Waiting 100 years for a home isn't a housing crisis, it's a moral collapse

Housing as a core test of government performance

  • Several commenters treat low-cost, secure housing as a primary metric of state effectiveness, alongside life expectancy, literacy, starvation, maternal/infant mortality, and even fertility rates.
  • Idea: a permanent public body that continuously builds simple, durable apartments in economic centres, as a baseline “floor” under the market.

Models of state-led and social housing

  • Historical example: Khrushchev-era Soviet blocks—ugly and low quality, but vastly better than pre‑existing slums and crucial for avoiding mass homelessness. Seen both as a success and a warning that “temporary” fixes become permanent if maintenance and economic growth fail.
  • Modern examples praised: Singapore’s HDB and Vienna/Austria’s social housing. Tight rules (owner-occupancy, long minimum stays, pricing policy) are seen as key.
  • UK and some communist-era European blocks show the downside: under-maintained estates becoming “ghettos,” post‑Grenfell insurance and safety regimes driving huge service charges.

Why we “don’t build fast enough”

  • One camp: the core problem is planning and regulation (e.g. UK green belt, discretionary local vetoes, complex and slow approvals, inclusionary zoning acting like a tax).
  • Another camp: the “shortage” is overstated; past crashes show prices are highly credit-driven, and when credit tightens the claimed shortage temporarily vanishes.
  • Land banking by developers and long‑empty plots in cities are cited as evidence that constrained supply is often deliberate.

Financialisation and empty stock

  • Housing increasingly treated as a leveraged asset and pension vehicle; falling interest rates enabled multi‑property accumulation and removal of homes from permanent rental stock.
  • Calls to measure and tax second homes, short‑term rentals, and vacant units more aggressively; some cities (e.g.

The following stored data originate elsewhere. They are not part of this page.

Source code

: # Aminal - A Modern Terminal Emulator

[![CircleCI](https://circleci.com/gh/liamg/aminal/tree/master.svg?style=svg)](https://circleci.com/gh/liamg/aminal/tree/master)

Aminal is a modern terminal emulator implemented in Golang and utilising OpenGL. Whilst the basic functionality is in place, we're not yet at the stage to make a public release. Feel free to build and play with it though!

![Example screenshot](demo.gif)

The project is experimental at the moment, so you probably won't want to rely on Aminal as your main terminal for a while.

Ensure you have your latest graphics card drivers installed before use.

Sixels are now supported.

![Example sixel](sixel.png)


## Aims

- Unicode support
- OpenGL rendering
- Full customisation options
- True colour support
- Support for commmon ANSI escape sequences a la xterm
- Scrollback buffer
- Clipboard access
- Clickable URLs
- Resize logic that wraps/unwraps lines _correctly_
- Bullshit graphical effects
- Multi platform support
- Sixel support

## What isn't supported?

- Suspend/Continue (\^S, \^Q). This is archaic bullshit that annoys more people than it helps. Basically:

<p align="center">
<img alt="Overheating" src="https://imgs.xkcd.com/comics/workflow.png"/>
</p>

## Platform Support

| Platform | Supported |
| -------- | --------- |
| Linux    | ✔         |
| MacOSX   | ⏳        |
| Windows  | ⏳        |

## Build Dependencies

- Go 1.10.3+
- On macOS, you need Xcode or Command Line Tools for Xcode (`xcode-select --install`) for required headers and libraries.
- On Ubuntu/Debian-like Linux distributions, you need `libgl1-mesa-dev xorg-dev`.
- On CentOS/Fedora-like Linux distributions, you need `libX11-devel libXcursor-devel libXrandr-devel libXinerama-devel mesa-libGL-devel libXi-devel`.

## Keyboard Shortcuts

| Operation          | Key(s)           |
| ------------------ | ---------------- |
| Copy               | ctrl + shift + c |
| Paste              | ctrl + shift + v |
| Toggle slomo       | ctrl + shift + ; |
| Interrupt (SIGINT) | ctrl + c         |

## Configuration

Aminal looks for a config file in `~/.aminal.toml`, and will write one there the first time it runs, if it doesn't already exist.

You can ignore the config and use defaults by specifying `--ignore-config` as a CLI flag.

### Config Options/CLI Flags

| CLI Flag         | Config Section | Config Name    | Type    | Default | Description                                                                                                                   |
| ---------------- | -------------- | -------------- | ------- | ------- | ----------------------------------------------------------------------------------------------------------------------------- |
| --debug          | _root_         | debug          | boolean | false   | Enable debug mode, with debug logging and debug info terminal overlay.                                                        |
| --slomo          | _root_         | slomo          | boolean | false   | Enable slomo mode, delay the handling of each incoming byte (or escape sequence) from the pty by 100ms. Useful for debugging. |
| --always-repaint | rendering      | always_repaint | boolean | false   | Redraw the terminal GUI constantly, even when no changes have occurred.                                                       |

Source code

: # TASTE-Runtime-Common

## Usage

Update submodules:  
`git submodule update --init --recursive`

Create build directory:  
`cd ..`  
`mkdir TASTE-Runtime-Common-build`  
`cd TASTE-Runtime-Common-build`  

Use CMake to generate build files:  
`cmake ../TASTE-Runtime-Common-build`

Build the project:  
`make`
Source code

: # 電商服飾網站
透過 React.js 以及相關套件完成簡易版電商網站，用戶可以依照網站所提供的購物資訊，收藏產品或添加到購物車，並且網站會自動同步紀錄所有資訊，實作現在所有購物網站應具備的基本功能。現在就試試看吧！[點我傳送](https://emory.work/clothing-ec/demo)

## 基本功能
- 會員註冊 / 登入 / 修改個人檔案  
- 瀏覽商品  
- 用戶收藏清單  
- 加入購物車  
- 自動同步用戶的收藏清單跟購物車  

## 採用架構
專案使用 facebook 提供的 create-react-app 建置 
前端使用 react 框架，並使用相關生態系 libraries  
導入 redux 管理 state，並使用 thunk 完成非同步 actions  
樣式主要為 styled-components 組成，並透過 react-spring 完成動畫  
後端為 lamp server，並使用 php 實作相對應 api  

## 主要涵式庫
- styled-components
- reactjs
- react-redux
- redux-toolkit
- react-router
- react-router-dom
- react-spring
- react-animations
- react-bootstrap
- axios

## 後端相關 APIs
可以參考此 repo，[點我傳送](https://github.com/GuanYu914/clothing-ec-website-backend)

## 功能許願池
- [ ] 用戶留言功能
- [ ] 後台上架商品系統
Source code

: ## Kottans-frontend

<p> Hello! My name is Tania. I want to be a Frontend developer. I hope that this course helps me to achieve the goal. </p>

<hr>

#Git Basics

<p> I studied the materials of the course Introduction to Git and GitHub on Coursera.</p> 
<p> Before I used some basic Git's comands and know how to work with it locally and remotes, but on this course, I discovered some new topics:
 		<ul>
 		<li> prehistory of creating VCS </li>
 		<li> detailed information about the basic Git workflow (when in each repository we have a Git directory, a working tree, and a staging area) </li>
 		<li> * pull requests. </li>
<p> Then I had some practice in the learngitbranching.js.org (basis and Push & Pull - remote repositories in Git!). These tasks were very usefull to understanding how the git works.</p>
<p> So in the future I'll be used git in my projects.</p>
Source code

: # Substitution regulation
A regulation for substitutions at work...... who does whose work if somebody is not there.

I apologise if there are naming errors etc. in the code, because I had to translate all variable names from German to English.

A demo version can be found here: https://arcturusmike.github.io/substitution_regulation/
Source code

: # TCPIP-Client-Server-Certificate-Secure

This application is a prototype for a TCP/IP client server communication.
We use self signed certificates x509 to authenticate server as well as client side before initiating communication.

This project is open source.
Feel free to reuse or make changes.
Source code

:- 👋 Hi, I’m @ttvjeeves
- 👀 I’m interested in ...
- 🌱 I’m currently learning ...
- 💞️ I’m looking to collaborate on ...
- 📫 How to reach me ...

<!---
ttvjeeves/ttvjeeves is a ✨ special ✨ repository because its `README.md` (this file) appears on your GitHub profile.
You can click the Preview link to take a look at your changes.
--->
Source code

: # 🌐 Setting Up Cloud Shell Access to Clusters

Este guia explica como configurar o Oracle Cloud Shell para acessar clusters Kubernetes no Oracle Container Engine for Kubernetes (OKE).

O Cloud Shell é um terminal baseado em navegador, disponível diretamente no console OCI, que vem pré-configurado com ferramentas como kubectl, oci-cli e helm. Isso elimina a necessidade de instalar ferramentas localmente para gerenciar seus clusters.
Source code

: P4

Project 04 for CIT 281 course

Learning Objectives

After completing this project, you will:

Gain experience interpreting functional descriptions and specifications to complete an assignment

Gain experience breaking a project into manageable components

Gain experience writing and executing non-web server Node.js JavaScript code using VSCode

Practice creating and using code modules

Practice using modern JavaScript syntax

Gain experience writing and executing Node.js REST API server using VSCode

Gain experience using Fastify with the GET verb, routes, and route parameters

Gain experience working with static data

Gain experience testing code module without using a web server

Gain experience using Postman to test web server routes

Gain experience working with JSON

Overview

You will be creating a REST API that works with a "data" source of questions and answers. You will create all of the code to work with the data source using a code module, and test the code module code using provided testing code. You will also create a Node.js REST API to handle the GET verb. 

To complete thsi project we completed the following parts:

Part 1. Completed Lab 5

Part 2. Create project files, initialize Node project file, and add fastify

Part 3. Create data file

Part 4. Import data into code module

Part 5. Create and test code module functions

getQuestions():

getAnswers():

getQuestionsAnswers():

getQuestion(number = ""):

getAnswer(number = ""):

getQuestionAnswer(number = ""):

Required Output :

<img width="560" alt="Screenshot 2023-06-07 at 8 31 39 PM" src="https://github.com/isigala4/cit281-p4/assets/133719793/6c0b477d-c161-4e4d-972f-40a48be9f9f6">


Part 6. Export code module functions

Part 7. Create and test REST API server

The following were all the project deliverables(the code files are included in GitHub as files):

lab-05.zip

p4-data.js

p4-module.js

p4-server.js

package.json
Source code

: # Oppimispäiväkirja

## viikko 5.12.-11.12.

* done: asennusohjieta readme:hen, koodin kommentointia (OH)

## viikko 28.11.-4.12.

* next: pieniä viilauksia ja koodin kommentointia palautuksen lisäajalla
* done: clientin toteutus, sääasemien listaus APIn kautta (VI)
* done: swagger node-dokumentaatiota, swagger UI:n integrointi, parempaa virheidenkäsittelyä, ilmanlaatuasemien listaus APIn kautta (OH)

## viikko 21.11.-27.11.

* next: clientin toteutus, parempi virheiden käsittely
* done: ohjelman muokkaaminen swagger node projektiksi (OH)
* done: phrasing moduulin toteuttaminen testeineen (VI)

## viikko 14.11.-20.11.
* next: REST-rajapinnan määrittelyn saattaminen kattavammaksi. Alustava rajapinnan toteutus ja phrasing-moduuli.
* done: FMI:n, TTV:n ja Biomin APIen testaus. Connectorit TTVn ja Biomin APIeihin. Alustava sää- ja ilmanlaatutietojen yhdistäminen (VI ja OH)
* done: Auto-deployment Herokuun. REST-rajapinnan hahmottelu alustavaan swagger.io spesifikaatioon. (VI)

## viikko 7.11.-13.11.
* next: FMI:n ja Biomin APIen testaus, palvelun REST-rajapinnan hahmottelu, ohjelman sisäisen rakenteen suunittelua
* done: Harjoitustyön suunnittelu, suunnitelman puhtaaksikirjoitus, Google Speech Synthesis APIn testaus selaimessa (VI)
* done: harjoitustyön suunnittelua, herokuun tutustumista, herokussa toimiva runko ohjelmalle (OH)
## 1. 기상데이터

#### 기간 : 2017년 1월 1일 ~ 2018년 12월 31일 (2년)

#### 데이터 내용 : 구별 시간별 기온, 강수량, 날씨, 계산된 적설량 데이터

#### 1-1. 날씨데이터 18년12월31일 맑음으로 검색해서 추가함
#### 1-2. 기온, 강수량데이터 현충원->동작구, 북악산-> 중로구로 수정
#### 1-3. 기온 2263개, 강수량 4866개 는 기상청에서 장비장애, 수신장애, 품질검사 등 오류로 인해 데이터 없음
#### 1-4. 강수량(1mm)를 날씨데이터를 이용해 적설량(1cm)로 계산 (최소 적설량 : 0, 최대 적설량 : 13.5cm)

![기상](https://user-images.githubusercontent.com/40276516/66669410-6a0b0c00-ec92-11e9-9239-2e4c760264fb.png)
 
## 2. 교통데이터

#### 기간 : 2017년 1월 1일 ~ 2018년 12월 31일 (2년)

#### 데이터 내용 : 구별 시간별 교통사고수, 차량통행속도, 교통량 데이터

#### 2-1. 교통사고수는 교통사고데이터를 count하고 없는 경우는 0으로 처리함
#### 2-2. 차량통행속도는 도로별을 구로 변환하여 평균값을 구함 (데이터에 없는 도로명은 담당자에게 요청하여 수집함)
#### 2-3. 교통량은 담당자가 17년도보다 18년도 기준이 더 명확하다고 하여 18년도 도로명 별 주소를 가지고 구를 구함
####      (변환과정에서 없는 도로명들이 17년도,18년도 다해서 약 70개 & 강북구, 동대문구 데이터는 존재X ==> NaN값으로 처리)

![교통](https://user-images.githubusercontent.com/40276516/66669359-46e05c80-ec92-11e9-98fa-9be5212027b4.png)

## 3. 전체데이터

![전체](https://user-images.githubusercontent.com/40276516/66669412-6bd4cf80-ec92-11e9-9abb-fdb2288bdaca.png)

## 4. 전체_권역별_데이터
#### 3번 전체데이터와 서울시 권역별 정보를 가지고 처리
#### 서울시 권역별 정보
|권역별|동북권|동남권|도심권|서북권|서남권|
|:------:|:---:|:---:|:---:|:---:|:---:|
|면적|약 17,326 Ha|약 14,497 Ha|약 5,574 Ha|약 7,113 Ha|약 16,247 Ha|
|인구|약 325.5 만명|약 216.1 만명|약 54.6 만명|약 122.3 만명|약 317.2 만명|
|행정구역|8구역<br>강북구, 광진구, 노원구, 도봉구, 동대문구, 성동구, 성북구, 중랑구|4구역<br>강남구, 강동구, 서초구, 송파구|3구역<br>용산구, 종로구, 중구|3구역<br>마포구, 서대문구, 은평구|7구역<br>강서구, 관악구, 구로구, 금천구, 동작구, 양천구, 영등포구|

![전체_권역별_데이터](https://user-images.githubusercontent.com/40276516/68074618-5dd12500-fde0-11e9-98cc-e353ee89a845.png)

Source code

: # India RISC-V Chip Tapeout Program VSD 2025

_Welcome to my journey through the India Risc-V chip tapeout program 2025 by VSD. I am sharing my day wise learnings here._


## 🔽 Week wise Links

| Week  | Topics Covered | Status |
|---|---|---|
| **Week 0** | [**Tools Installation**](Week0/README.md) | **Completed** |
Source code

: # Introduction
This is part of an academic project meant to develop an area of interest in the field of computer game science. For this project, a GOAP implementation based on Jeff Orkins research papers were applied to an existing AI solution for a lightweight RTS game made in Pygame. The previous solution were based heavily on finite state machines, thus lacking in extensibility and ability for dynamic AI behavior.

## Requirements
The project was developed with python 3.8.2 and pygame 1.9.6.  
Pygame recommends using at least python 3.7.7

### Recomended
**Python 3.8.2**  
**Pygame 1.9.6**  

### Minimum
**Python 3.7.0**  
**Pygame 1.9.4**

Paris) already doing this with rent caps and vacant-property taxes.
  • Land value tax is proposed as a gradual way to deflate bubbles and encourage efficient land use.

Immigration, demographics, and demand (contested)

  • One view: high immigration is a key driver of demand and prices; without it, countries with aging populations would see falling prices (Japan cited).
  • Counterpoints: some places saw prices rise despite net out‑migration; Gulf states manage large migrant populations with housing; Japan’s falling prices also linked to permissive zoning and weak growth.
  • Broader worry: aging societies and low fertility threaten pension systems and intensify reliance on housing wealth.

Homeownership, pensions, and generational tension

  • Many owners (especially in the UK) feel trapped: huge mortgages, short fixed-rate periods, and retirement plans tied to selling an expensive urban home and moving somewhere cheaper.
  • This creates a powerful bloc opposed to policies that would significantly lower prices, even if those policies help renters.
  • Some argue intergenerational conflict is real—older cohorts used housing inflation as a “magic” savings vehicle; younger cohorts face precarity and are effectively forced to speculate just to get shelter. Others push back against framing it as “young vs old.”

Density, urban form, and remote work

  • Remote work was seen as a missed chance to deconcentrate opportunity away from a few mega‑cities.
  • Debate over density: economically and environmentally beneficial vs. mental‑health harms when taken to East Asian extremes.
  • Examples of medium‑rise districts (Portugal, transit‑oriented UK areas) show how 6–10 storey blocks can provide good living standards and local amenities without super‑towers.

Decommodification vs. market‑aligned reforms

  • One thread argues the core problem is commodification: as long as homes are investment assets, owners rationally resist abundance. Proposal: “decommodify” housing as much as possible.
  • Others focus on YIMBY/incremental approaches: allow by‑right upzoning so every plot can grow modestly (duplexes, extra floors), spreading both gains and disruption.
  • There is cautious interest in state‑built basic units, stronger investor incentives for affordable construction, and learning from Chinese “ghost cities” that eventually fill—but also skepticism about overbuilding, local Ponzi dynamics, and quality.